Celui qui m’attend est né dans un couffin,
Et ne ressemble en rien à un pantin.
Après des rêves de jeunesse brisés,
Il décida de se marier,
Mais pas avant d’avoir vu des kangourous,
Ce qu’il fit en se cachant dans un trou.
Après cela, il revêtit des habits de velours,
Fit allumer tous les abat-jours,
Adopta la vie d’aristocrate,
Et s’entoura de technocrates.
Certains l’ont traité de sauvage,
Quand d’autres ont vu en lui un sage ».
Hélène
À partir d'un tableau
BOTERO,
Le rapt d'Europe
Allez, mon beau taureau, montre-moi qui est la plus belle, la plus svelte, la plus brillante ! Avoue que tu rêvais de m’enlever depuis longtemps ! Avoue que je hante tes jours et tes nuits depuis ce jour où, alors que j’étais totalement nue comme aujourd’hui, tu m’aperçus baigner mon corps de déesse dans la rivière divine !

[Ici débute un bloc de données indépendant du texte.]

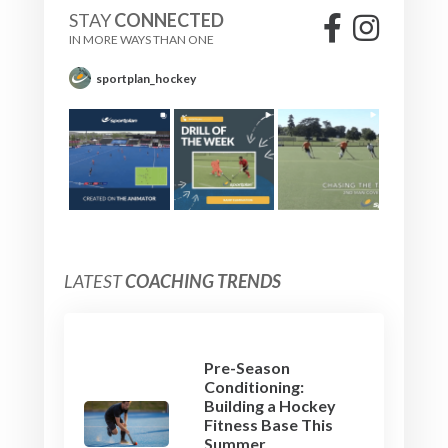
STAY
CONNECTED
IN MORE WAYS THAN ONE
sportplan_hockey
LATEST
COACHING TRENDS
Pre-Season
Conditioning:
Building a Hockey
Fitness Base This
Summer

Alors, oui, depuis, tu grattes la terre de ton sabot puissant, tu bandes virilement tes muscles, et de tes naseaux s’échappe un souffle moite et odorant… Enfin tu m’as trouvée ! Enfin je t’appartiens !
Oui, mon beau taureau, emmène-moi, moi qui te suis maintenant soumise, nos destins sont liés.
Oui, porte-moi, telle une reine de beauté, vers ce Palais que l’on nomme Bourbon, et auquel appartient désormais ma destinée.